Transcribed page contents
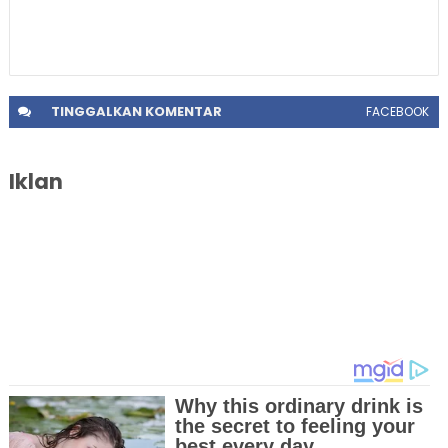
TINGGALKAN
KOMENTAR
FACEBOOK
Iklan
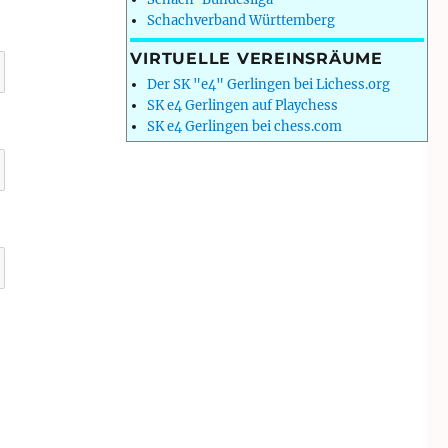
Schachverband Württemberg
VIRTUELLE VEREINSRÄUME
Der SK "e4" Gerlingen bei Lichess.org
SK e4 Gerlingen auf Playchess
SK e4 Gerlingen bei chess.com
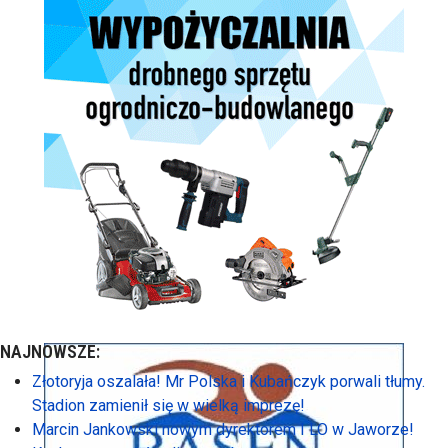
NAJNOWSZE:
Złotoryja oszalała! Mr Polska i Kubańczyk porwali tłumy.
Stadion zamienił się w wielką imprezę!
Marcin Jankowski nowym dyrektorem I LO w Jaworze!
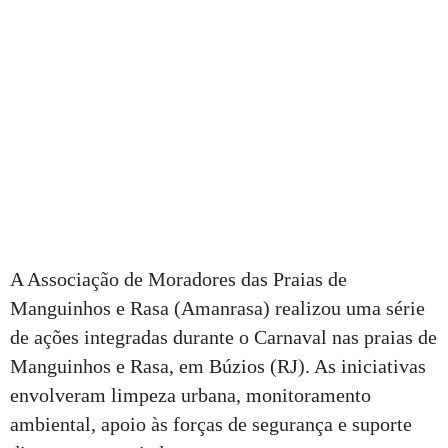
A Associação de Moradores das Praias de
Manguinhos e Rasa (Amanrasa) realizou uma série
de ações integradas durante o Carnaval nas praias de
Manguinhos e Rasa, em Búzios (RJ). As iniciativas
envolveram limpeza urbana, monitoramento
ambiental, apoio às forças de segurança e suporte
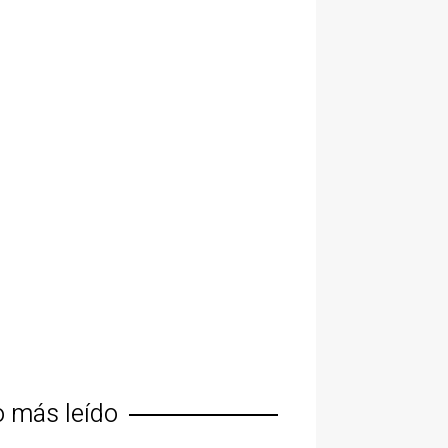
o más leído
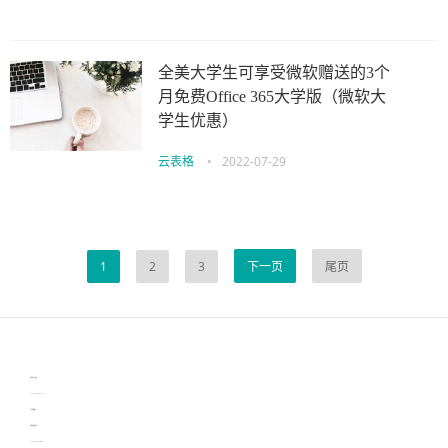
全美大学生可享受微软赠送的3个
月免费Office 365大学版（微软大
学生优惠）
云表格
•
2022-07-29
1
2
3
下一页
尾页
伙伴云
3D视觉相机资讯
协作机器人资讯
learn english in singapore
生产管理资讯
物流供应链资讯
experiment record software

→ PROBLEM TO WORK ON: Return only the lines running from the top of the data to the line that holds "Manguinhos e Rasa, em". Include both of those lines, but skip the pictures.

→ EXERCISE RESPONSE:
TINGGALKAN
KOMENTAR
FACEBOOK
Iklan
Schachverband Württemberg
VIRTUELLE VEREINSRÄUME
Der SK "e4" Gerlingen bei Lichess.org
SK e4 Gerlingen auf Playchess
SK e4 Gerlingen bei chess.com
NAJNOWSZE:
Złotoryja oszalała! Mr Polska i Kubańczyk porwali tłumy.
Stadion zamienił się w wielką imprezę!
Marcin Jankowski nowym dyrektorem I LO w Jaworze!
A Associação de Moradores das Praias de
Manguinhos e Rasa (Amanrasa) realizou uma série
de ações integradas durante o Carnaval nas praias de
Manguinhos e Rasa, em Búzios (RJ). As iniciativas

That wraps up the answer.